Regulating the output. If the generator is spinning, it will be generating a current. If the batteries are charged, this current must be disconnected from the batteries to prevent them from being overcharged. One way to do this is to use a regulator that diverts the current into a dummy load when the batteries reach their charged state. Many companies that sell wind generators and solar panels also provide these charge controllers. We use the water heater as the dummy load.

Protecting the diodes and generator. When the engine is running and in gear, the generator RPMs will be much higher than when sailing. The open circuit voltage will reach several hundred volts, and the current when the load is diverted to the dummy load may overheat the generator. I added relays to the output of the generator to disconnect it when the engine is turned on. The complete circuit sketch, which includes the relays and charge regulator is shown below.

circuit sketch

Measured output

I completed the project in Cape Town, and it was in use during our passage to Lüderitz. Something I plan to do during our Atlantic crossing is to quantify how many amps it produces at different speeds (our bottom needs a cleaning after being in Cape Town, making the speed transducer a bit sluggish, so we couldn't measure our speed through the water). The generator output varied from 2 to 8 amps, however, and not only did we not have to start the engine, we actually shut the wind generator down at times to save wear and tear on it, as we were producing more than we needed.

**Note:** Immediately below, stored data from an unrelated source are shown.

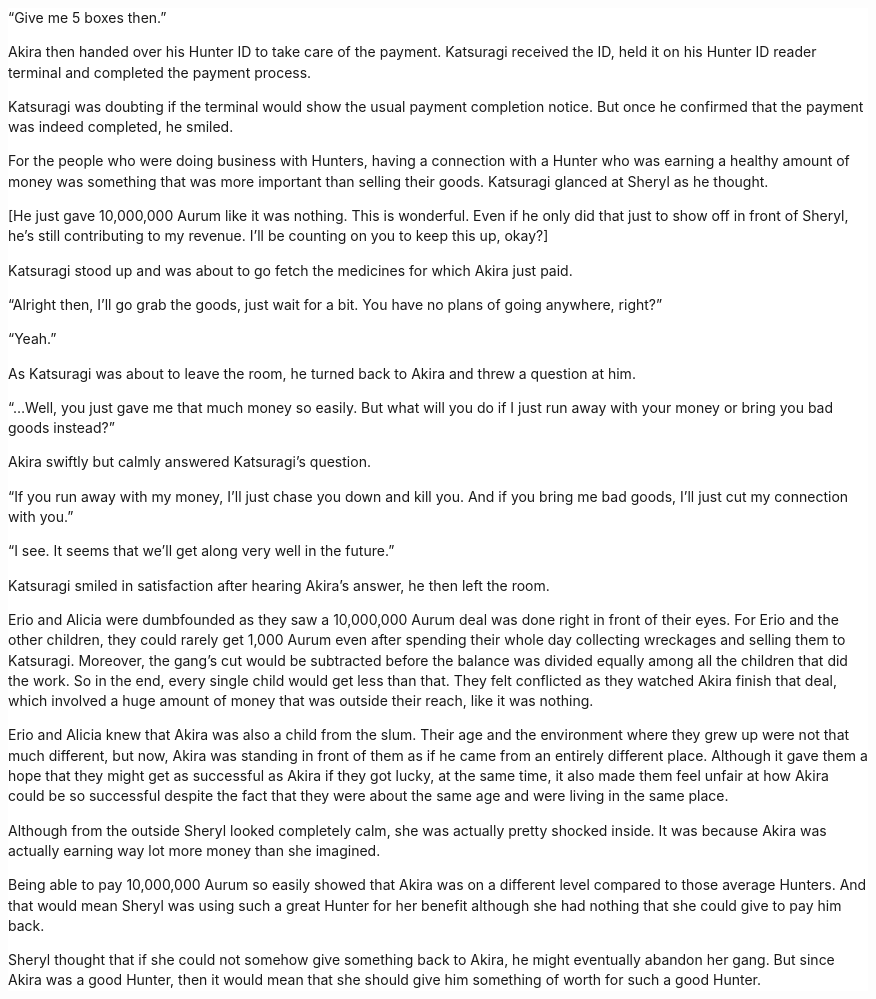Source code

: “Give me 5 boxes then.”

Akira then handed over his Hunter ID to take care of the payment. Katsuragi received the ID, held it on his Hunter ID reader terminal and completed the payment process.

Katsuragi was doubting if the terminal would show the usual payment completion notice. But once he confirmed that the payment was indeed completed, he smiled.

For the people who were doing business with Hunters, having a connection with a Hunter who was earning a healthy amount of money was something that was more important than selling their goods. Katsuragi glanced at Sheryl as he thought.

[He just gave 10,000,000 Aurum like it was nothing. This is wonderful. Even if he only did that just to show off in front of Sheryl, he’s still contributing to my revenue. I’ll be counting on you to keep this up, okay?]

Katsuragi stood up and was about to go fetch the medicines for which Akira just paid.

“Alright then, I’ll go grab the goods, just wait for a bit. You have no plans of going anywhere, right?”

“Yeah.”

As Katsuragi was about to leave the room, he turned back to Akira and threw a question at him.

“…Well, you just gave me that much money so easily. But what will you do if I just run away with your money or bring you bad goods instead?”

Akira swiftly but calmly answered Katsuragi’s question.

“If you run away with my money, I’ll just chase you down and kill you. And if you bring me bad goods, I’ll just cut my connection with you.”

“I see. It seems that we’ll get along very well in the future.”

Katsuragi smiled in satisfaction after hearing Akira’s answer, he then left the room.

Erio and Alicia were dumbfounded as they saw a 10,000,000 Aurum deal was done right in front of their eyes. For Erio and the other children, they could rarely get 1,000 Aurum even after spending their whole day collecting wreckages and selling them to Katsuragi. Moreover, the gang’s cut would be subtracted before the balance was divided equally among all the children that did the work. So in the end, every single child would get less than that. They felt conflicted as they watched Akira finish that deal, which involved a huge amount of money that was outside their reach, like it was nothing.

Erio and Alicia knew that Akira was also a child from the slum. Their age and the environment where they grew up were not that much different, but now, Akira was standing in front of them as if he came from an entirely different place. Although it gave them a hope that they might get as successful as Akira if they got lucky, at the same time, it also made them feel unfair at how Akira could be so successful despite the fact that they were about the same age and were living in the same place.

Although from the outside Sheryl looked completely calm, she was actually pretty shocked inside. It was because Akira was actually earning way lot more money than she imagined.

Being able to pay 10,000,000 Aurum so easily showed that Akira was on a different level compared to those average Hunters. And that would mean Sheryl was using such a great Hunter for her benefit although she had nothing that she could give to pay him back.

Sheryl thought that if she could not somehow give something back to Akira, he might eventually abandon her gang. But since Akira was a good Hunter, then it would mean that she should give him something of worth for such a good Hunter.
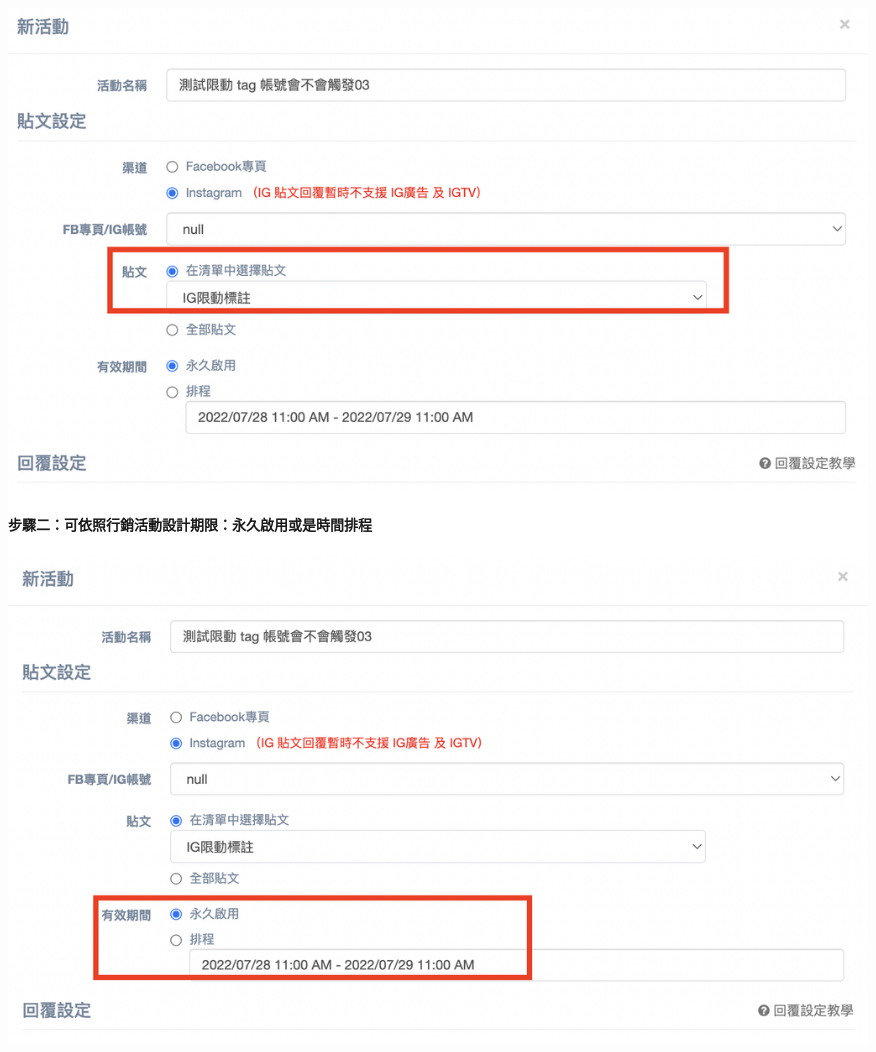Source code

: ![](<../../../.gitbook/assets/截圖 2022-07-28 上午11.30.28.png>)

#### 步驟二：可依照行銷活動設計期限：永久啟用或是時間排程

![](<../../../.gitbook/assets/截圖 2022-07-28 上午11.30.46.png>)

A side effect is that both the spinning prop shaft and the generator produce noise when we are sailing. After a few hours, though, the hum of the prop shaft and the whine of the generator  soon become part of all the other background sounds  - creaks, groans, squeaks, chirps -  as Nine of Cups sails along, noticeable only when something changes. So far, that has been the only negative, and I regret not doing the project years ago.